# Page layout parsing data
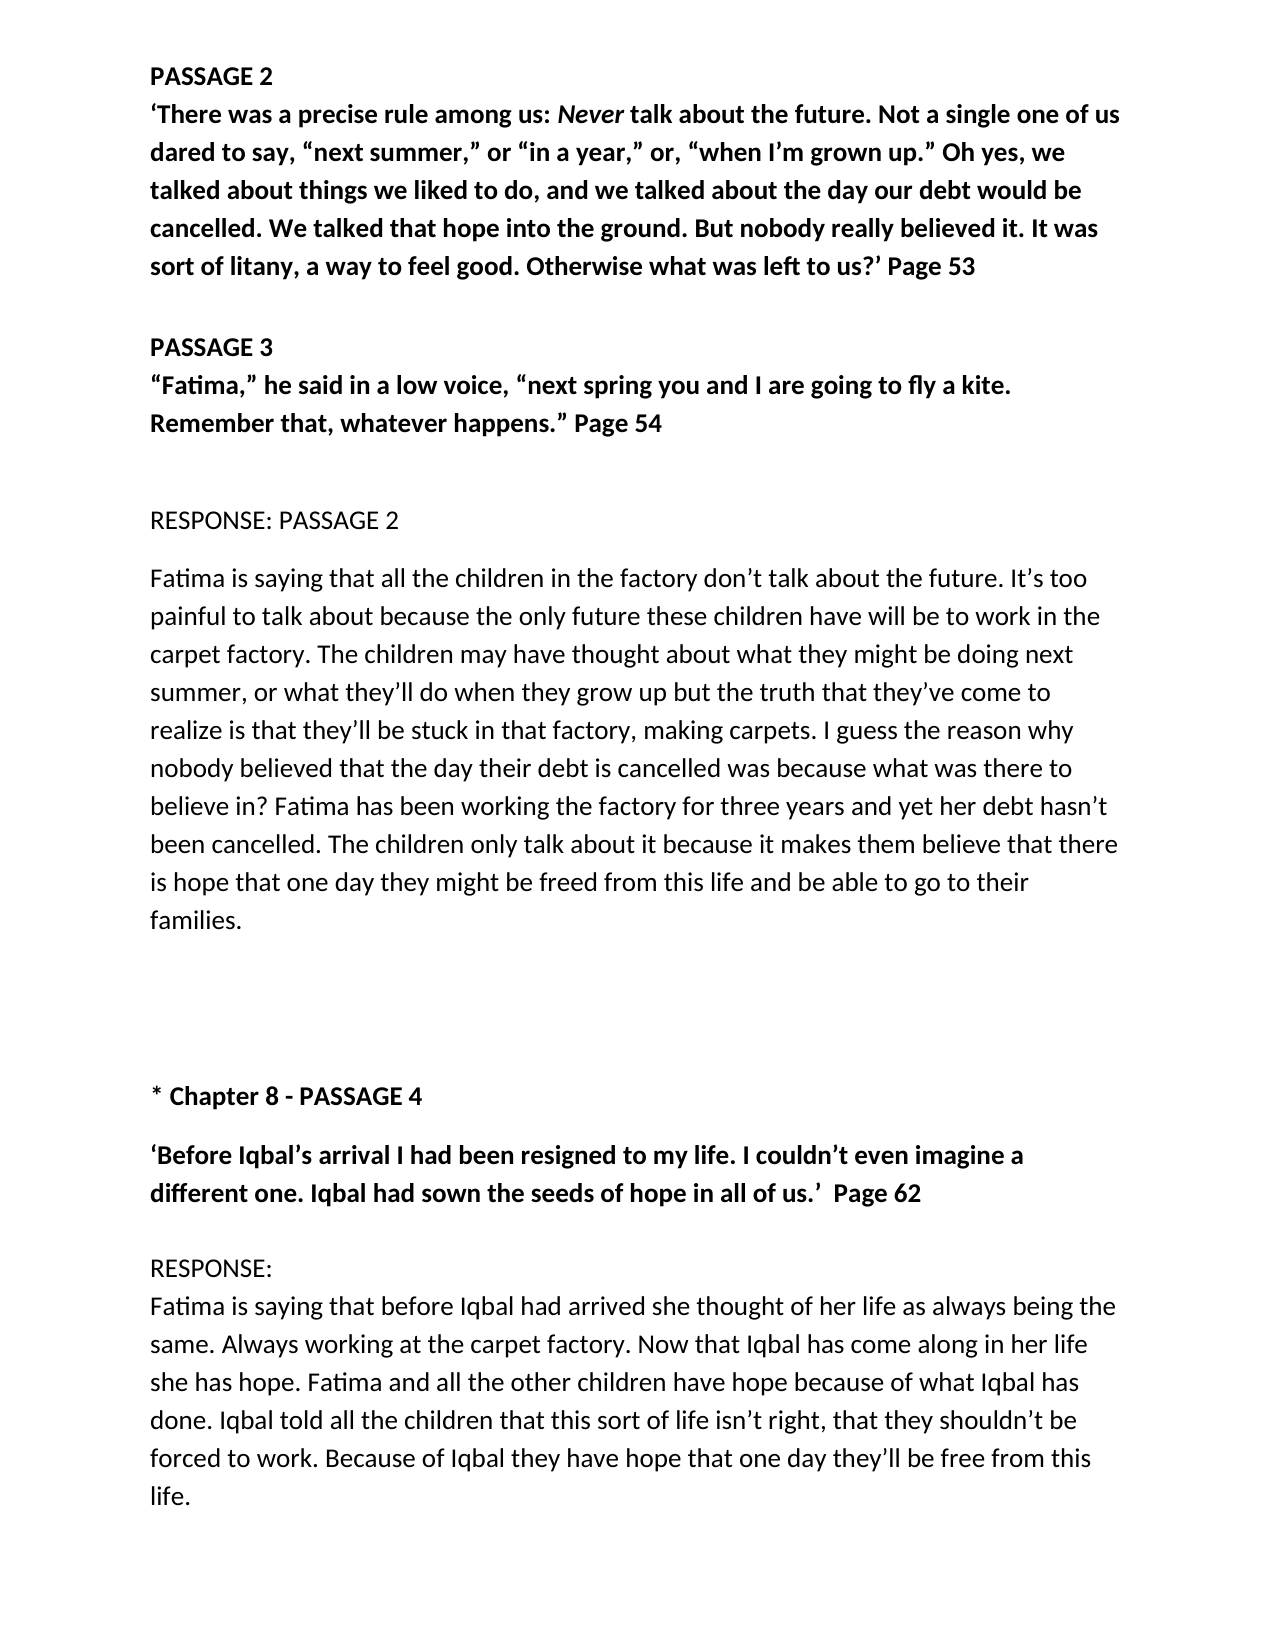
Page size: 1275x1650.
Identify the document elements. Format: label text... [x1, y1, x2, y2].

text RESPONSE: [150, 1252, 1125, 1284]
text ‘There was a precise rule among us: Never talk about the future. Not a single one of us dared to say, “next summer,” or “in a year,” or, “when I’m grown up.” Oh yes, we talked about things we liked to do, and we talked about the day our debt would be cancelled. We talked that hope into the ground. But nobody really believed it. It was sort of litany, a way to feel good. Otherwise what was left to us?’ Page 53 [150, 97, 1125, 282]
text * Chapter 8 - PASSAGE 4 [150, 1079, 1125, 1112]
text “Fatima,” he said in a low voice, “next spring you and I are going to fly a kite. Remember that, whatever happens.” Page 54 [150, 368, 1125, 439]
text Fatima is saying that before Iqbal had arrived she thought of her life as always being the same. Always working at the carpet factory. Now that Iqbal has come along in her life she has hope. Fatima and all the other children have hope because of what Iqbal has done. Iqbal told all the children that this sort of life isn’t right, that they shouldn’t be forced to work. Because of Iqbal they have hope that one day they’ll be free from this life. [150, 1289, 1125, 1512]
text RESPONSE: PASSAGE 2 [150, 503, 1125, 536]
text PASSAGE 2 [150, 59, 1125, 92]
text ‘Before Iqbal’s arrival I had been resigned to my life. I couldn’t even imagine a different one. Iqbal had sown the seeds of hope in all of us.’ Page 62 [150, 1138, 1125, 1209]
text PASSAGE 3 [150, 330, 1125, 363]
text Fatima is saying that all the children in the factory don’t talk about the future. It’s too painful to talk about because the only future these children have will be to work in the carpet factory. The children may have thought about what they might be doing next summer, or what they’ll do when they grow up but the truth that they’ve come to realize is that they’ll be stuck in that factory, making carpets. I guess the reason why nobody believed that the day their debt is cancelled was because what was there to believe in? Fatima has been working the factory for three years and yet her debt hasn’t been cancelled. The children only talk about it because it makes them believe that there is hope that one day they might be freed from this life and be able to go to their families. [150, 562, 1125, 936]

# Exercise objective
Please repeat every record above exactly, but leave out the pictures.

# Exercise output
Page size: 1275x1650.
Identify the document elements. Format: label text... [x1, y1, x2, y2].

text RESPONSE: [150, 1252, 1125, 1284]
text ‘There was a precise rule among us: Never talk about the future. Not a single one of us dared to say, “next summer,” or “in a year,” or, “when I’m grown up.” Oh yes, we talked about things we liked to do, and we talked about the day our debt would be cancelled. We talked that hope into the ground. But nobody really believed it. It was sort of litany, a way to feel good. Otherwise what was left to us?’ Page 53 [150, 97, 1125, 282]
text * Chapter 8 - PASSAGE 4 [150, 1079, 1125, 1112]
text “Fatima,” he said in a low voice, “next spring you and I are going to fly a kite. Remember that, whatever happens.” Page 54 [150, 368, 1125, 439]
text Fatima is saying that before Iqbal had arrived she thought of her life as always being the same. Always working at the carpet factory. Now that Iqbal has come along in her life she has hope. Fatima and all the other children have hope because of what Iqbal has done. Iqbal told all the children that this sort of life isn’t right, that they shouldn’t be forced to work. Because of Iqbal they have hope that one day they’ll be free from this life. [150, 1289, 1125, 1512]
text RESPONSE: PASSAGE 2 [150, 503, 1125, 536]
text PASSAGE 2 [150, 59, 1125, 92]
text ‘Before Iqbal’s arrival I had been resigned to my life. I couldn’t even imagine a different one. Iqbal had sown the seeds of hope in all of us.’ Page 62 [150, 1138, 1125, 1209]
text PASSAGE 3 [150, 330, 1125, 363]
text Fatima is saying that all the children in the factory don’t talk about the future. It’s too painful to talk about because the only future these children have will be to work in the carpet factory. The children may have thought about what they might be doing next summer, or what they’ll do when they grow up but the truth that they’ve come to realize is that they’ll be stuck in that factory, making carpets. I guess the reason why nobody believed that the day their debt is cancelled was because what was there to believe in? Fatima has been working the factory for three years and yet her debt hasn’t been cancelled. The children only talk about it because it makes them believe that there is hope that one day they might be freed from this life and be able to go to their families. [150, 562, 1125, 936]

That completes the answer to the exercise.